Security: Some applications need to move to a hybrid cloud, due to data privacy or functionality that prevents them from being fully migrated to the public cloud. How do you ensure data is moved securely to the cloud and protected once it is in the cloud?
Government regulations: Regulations and industry practices may mean that public clouds are not yet a good choice for a subset of applications. For example, some countries mandate that data is stored within their boundaries. This restricts what can be moved to the cloud, given data center locations.
Data storage: Is the data largely decoupled from core applications? Can the data be separated from the applications? Are there extensive data storage requirements? Applications that require significant back-up and recovery to ensure business continuity are a good fit to move to the cloud, and typically require less effort to migrate to the cloud.
Performance: It is important to accurately assess your performance requirements before moving to the cloud.
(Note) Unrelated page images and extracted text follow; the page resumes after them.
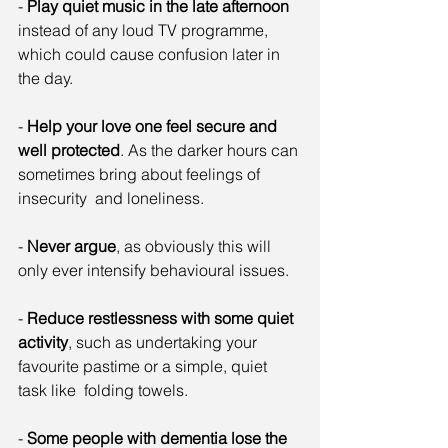
- 
Play quiet music in the late afternoon
instead of any loud TV programme, 
which could cause confusion later in 
the day.
- 
Help your love one feel secure and 
well protected
. As the darker hours can 
sometimes bring about feelings of 
insecurity  and loneliness.
- 
Never argue
, as obviously this will 
only ever intensify behavioural issues.
- 
Reduce restlessness with some quiet 
activity
, such as undertaking your 
favourite pastime or a simple, quiet 
task like  folding towels.
- 
Some people with dementia lose the 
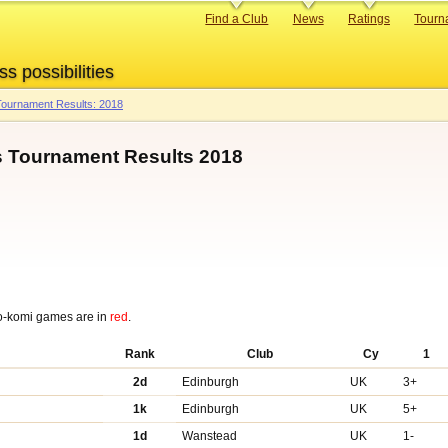
Primary
Find a Club
News
Ratings
Tourn
links
ss possibilities
ournament Results: 2018
 Tournament Results 2018
o-komi games are in
red
.
Rank
Club
Cy
1
2d
Edinburgh
UK
3+
1k
Edinburgh
UK
5+
1d
Wanstead
UK
1-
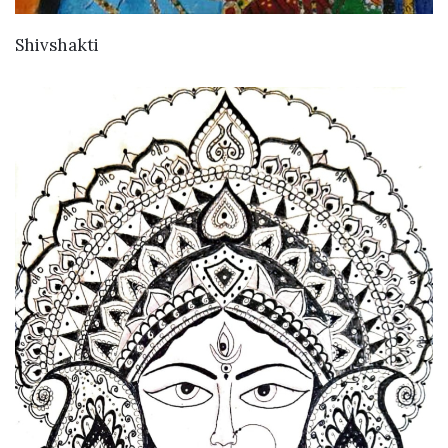
VIEW DETAILS
Shivshakti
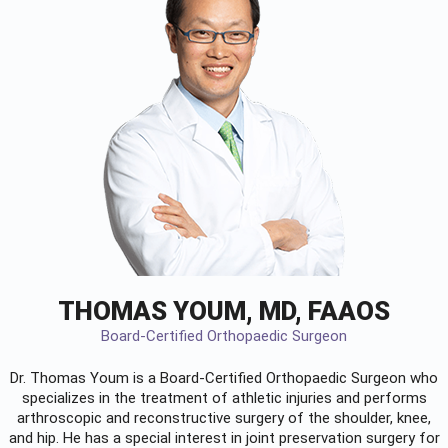
THOMAS YOUM, MD, FAAOS
Board-Certified Orthopaedic Surgeon
Dr. Thomas Youm is a Board-Certified
Orthopaedic Surgeon
who
specializes in the treatment of athletic injuries and performs
arthroscopic and reconstructive surgery of the shoulder, knee,
and hip. He has a special interest in joint preservation surgery for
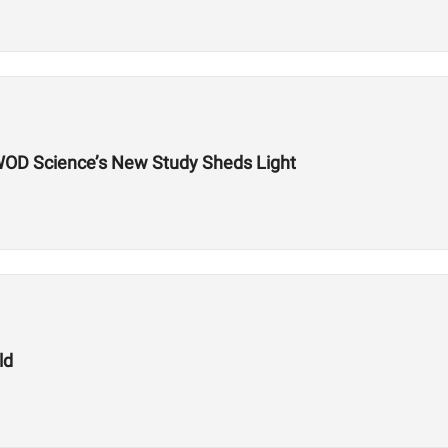
WOD Science’s New Study Sheds Light
ld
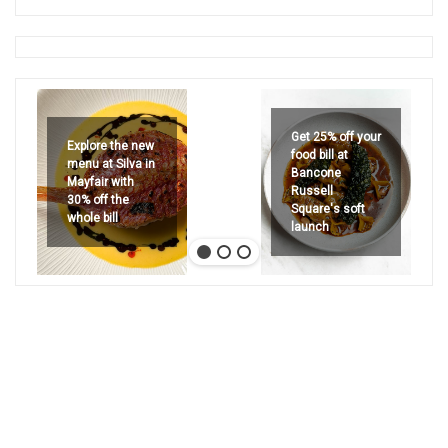
Get 25% off your
Explore the new
food bill at
menu at Silva in
Bancone
Mayfair with
Russell
30% off the
Square's soft
whole bill
launch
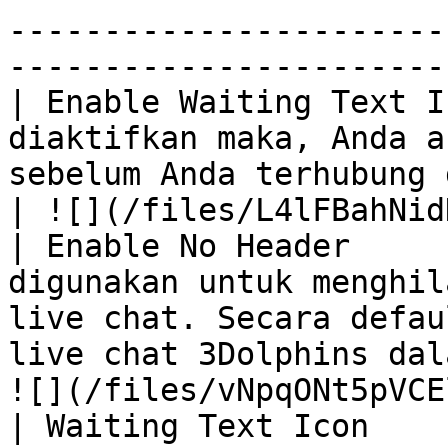
-----------------------
------------------------
| Enable Waiting Text I
diaktifkan maka, Anda a
sebelum Anda terhubung dengan live chat 3Do
| ![](/files/L4lFBahNid
| Enable No Header     
digunakan untuk menghil
live chat. Secara defau
live chat 3Dolphins dal
![](/files/vNpqONt5pVCE
| Waiting Text Icon    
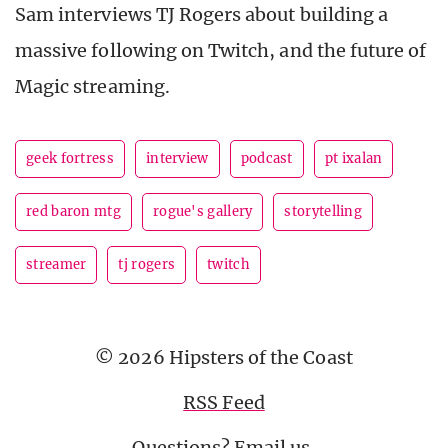
Sam interviews TJ Rogers about building a
massive following on Twitch, and the future of
Magic streaming.
geek fortress
interview
podcast
pt ixalan
red baron mtg
rogue's gallery
storytelling
streamer
tj rogers
twitch
© 2026 Hipsters of the Coast
RSS Feed
Questions?
Email us
.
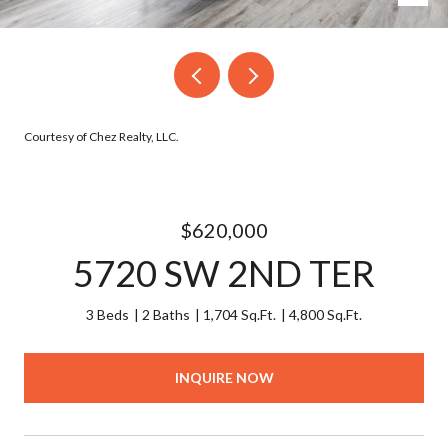
Courtesy of Chez Realty, LLC.
$620,000
5720 SW 2ND TER
3 Beds
2 Baths
1,704 Sq.Ft.
4,800 Sq.Ft.
INQUIRE NOW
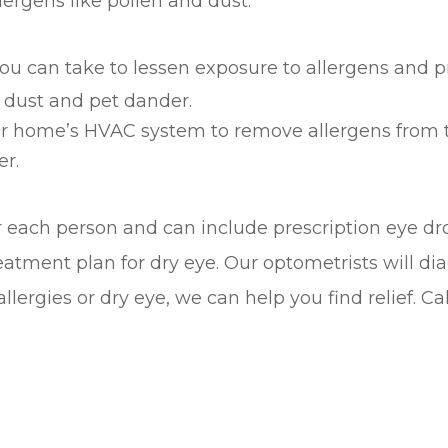
ergens like pollen and dust.
you can take to lessen exposure to allergens and p
 dust and pet dander.
your home’s HVAC system to remove allergens from t
er.
r each person and can include prescription eye d
eatment plan for dry eye. Our optometrists will 
llergies or dry eye, we can help you find relief. 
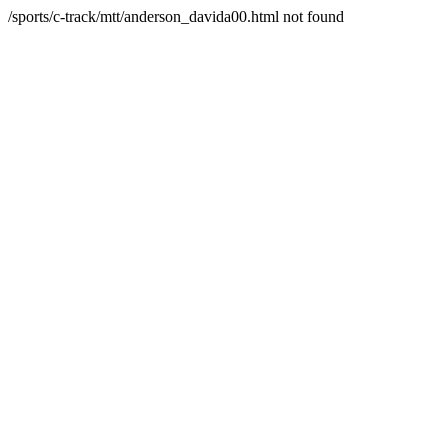
/sports/c-track/mtt/anderson_davida00.html not found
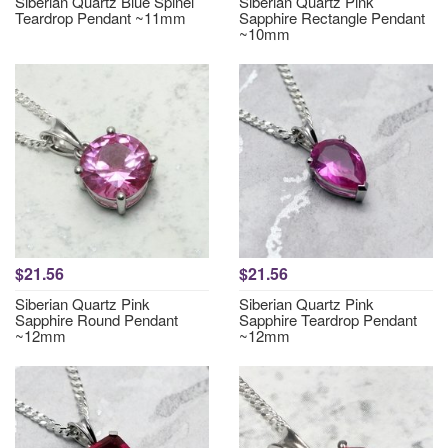
Siberian Quartz Blue Spinel
Siberian Quartz Pink
Teardrop Pendant ~11mm
Sapphire Rectangle Pendant
~10mm
$21.56
$21.56
Siberian Quartz Pink
Siberian Quartz Pink
Sapphire Round Pendant
Sapphire Teardrop Pendant
~12mm
~12mm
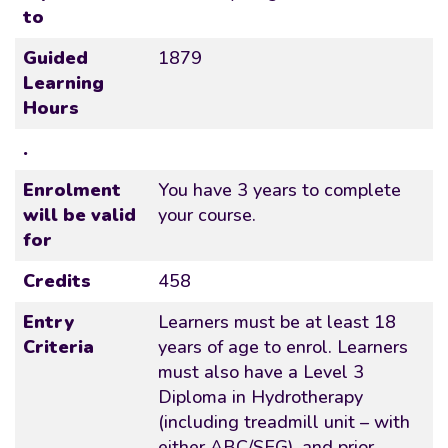
to
Guided
1879
Learning
Hours
.
Enrolment
You have 3 years to complete
will be valid
your course.
for
Credits
458
Entry
Learners must be at least 18
Criteria
years of age to enrol. Learners
must also have a Level 3
Diploma in Hydrotherapy
(including treadmill unit – with
either ABC/SEG), and prior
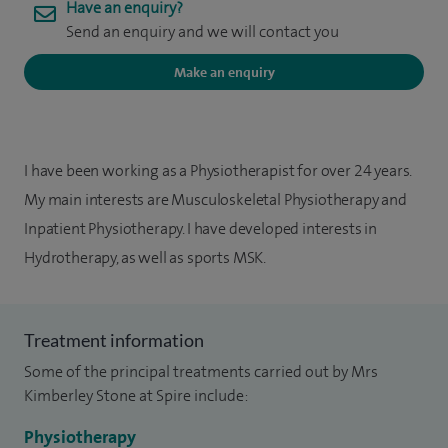
Have an enquiry?
Send an enquiry and we will contact you
Make an enquiry
I have been working as a Physiotherapist for over 24 years.
My main interests are Musculoskeletal Physiotherapy and
Inpatient Physiotherapy. I have developed interests in
Hydrotherapy, as well as sports MSK.
Treatment information
Some of the principal treatments carried out by Mrs
Kimberley Stone at Spire include:
Physiotherapy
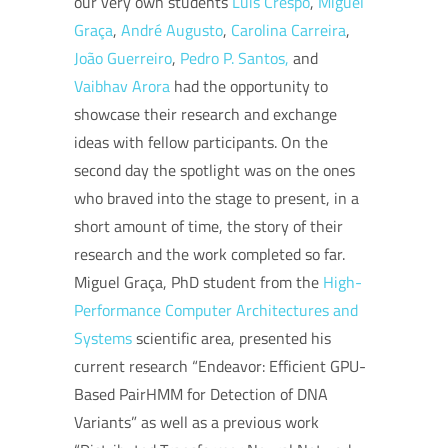
our very own students
Luís Crespo
,
Miguel
Graça
,
André Augusto
,
Carolina Carreira
,
João Guerreiro
,
Pedro P. Santos,
and
Vaibhav Arora
had the opportunity to
showcase their research and exchange
ideas with fellow participants. On the
second day the spotlight was on the ones
who braved into the stage to present, in a
short amount of time, the story of their
research and the work completed so far.
Miguel Graça, PhD student from the
High-
Performance Computer Architectures and
System
s
scientific area, presented his
current research “Endeavor: Efficient GPU-
Based PairHMM for Detection of DNA
Variants” as well as a previous work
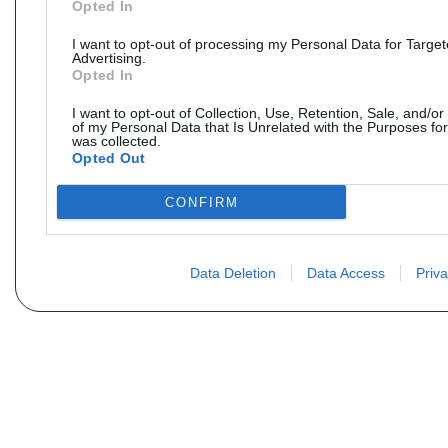
Opted In
I want to opt-out of processing my Personal Data for Targe
Advertising.
Opted In
I want to opt-out of Collection, Use, Retention, Sale, and/or
of my Personal Data that Is Unrelated with the Purposes for
was collected.
Opted Out
CONFIRM
Data Deletion
Data Access
Priva
Não encontra sua peça? Solic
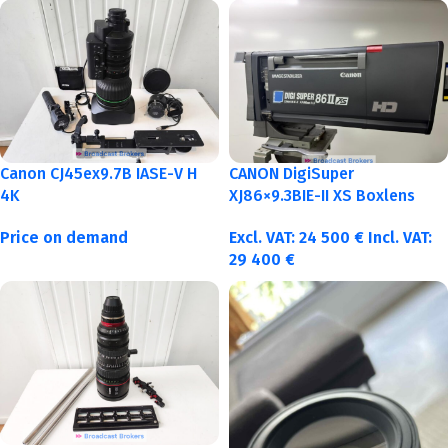
Canon CJ45ex9.7B IASE-V H
CANON DigiSuper
4K
XJ86×9.3BIE-II XS Boxlens
Price on demand
Excl. VAT:
24 500
€
Incl. VAT:
29 400
€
An application with high database transfer rates may prove problematic to move to the cloud. Likewise, an application that has high CPU or RAM requirements may be either difficult, or cost prohibitive, to move to the cloud.
Flexibility: Does the application support integration or new technologies? If the application is stand alone or only doing batch integrations, it probably is a good candidate for the cloud. Also, if all the integrations are based on widely-used industry standards, it is also a probable contender for a move to the cloud.
Every day, companies are successfully transitioning applications and data to more agile environments in the cloud. Before you take the leap, thoroughly evaluate your company’s goals, along with your application landscape, to determine your best approach for each application.